KINGSTON — Director of Mental Health Services and Substance Abuse, Ministry of Health, Dr. Maureen Irons-Morgan says parents and care-givers must communicate more with their children, in order to be constantly aware of their actions.
She emphasised that this is very necessary, in light of the high incidence of suicides among children and adolescents, since the start of the year.
Speaking at a JIS ‘Think Tank’, on June 7, Dr. Irons-Morgan noted that of the 24 suicides committed across the island between January and May 2011, four involved children and adolescents, compared to one case that was reported for the similar period last year.

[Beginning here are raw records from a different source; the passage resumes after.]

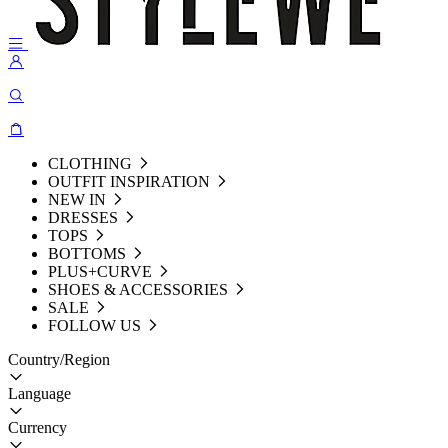
CLOTHING
OUTFIT INSPIRATION
NEW IN
DRESSES
TOPS
BOTTOMS
PLUS+CURVE
SHOES & ACCESSORIES
SALE
FOLLOW US
Country/Region
Language
Currency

The Director pointed to the need for greater vigilance in limiting the exposure of children to undesirable influences in the media, which she said, largely impact “how children think, behave and ultimately what they do”.
“It is important for parents to develop that level of communication, so you can know what they (children) are actually thinking,” she said.
Dr. Irons-Morgan cited the integral role that the family unit must play in tackling mental disorders, and further highlighted the school and the community as key support systems.
“As you are aware, children and adolescents need special attention and often when children have problems, it’s not just them you are dealing with, it’s their families. The Ministry has been working with Guidance Counsellors, teachers and coaches to recognise early emotional or mental health problems, to do early intervention or refer appropriately,” she told JIS News.
In the meantime, Dr. Irons-Morgan pointed to the inextricable link between suicide and depression. She said that depression, the most common form of mental disorder associated with suicide, can be easily masked and therefore often goes undiagnosed in children and adolescents. “People who feel alone and socially isolated, tend to be at more risk for depression and suicide,” she said.
The Director advised that care-givers of children with signs and symptoms of depression or other mental disorders should seek counselling, as one coping mechanism. This, she noted, will help victims to develop their inner strength and will to examine other possibilities.
The Ministry of Health operates child guidance clinics across the island where persons can seek relevant assistance, Dr. Irons-Morgan said, and referred care-givers to the manual, ‘Raising Emotionally Smart Children’, printed by the Ministry of Education, as a guide to caring for children and adolescents with mental disorders.
She stressed the need for proper lifestyle approach, which includes: eating healthy, exercising, maintaining good relationships, and having fun, as a means of dealing with depression and other related mental disorders.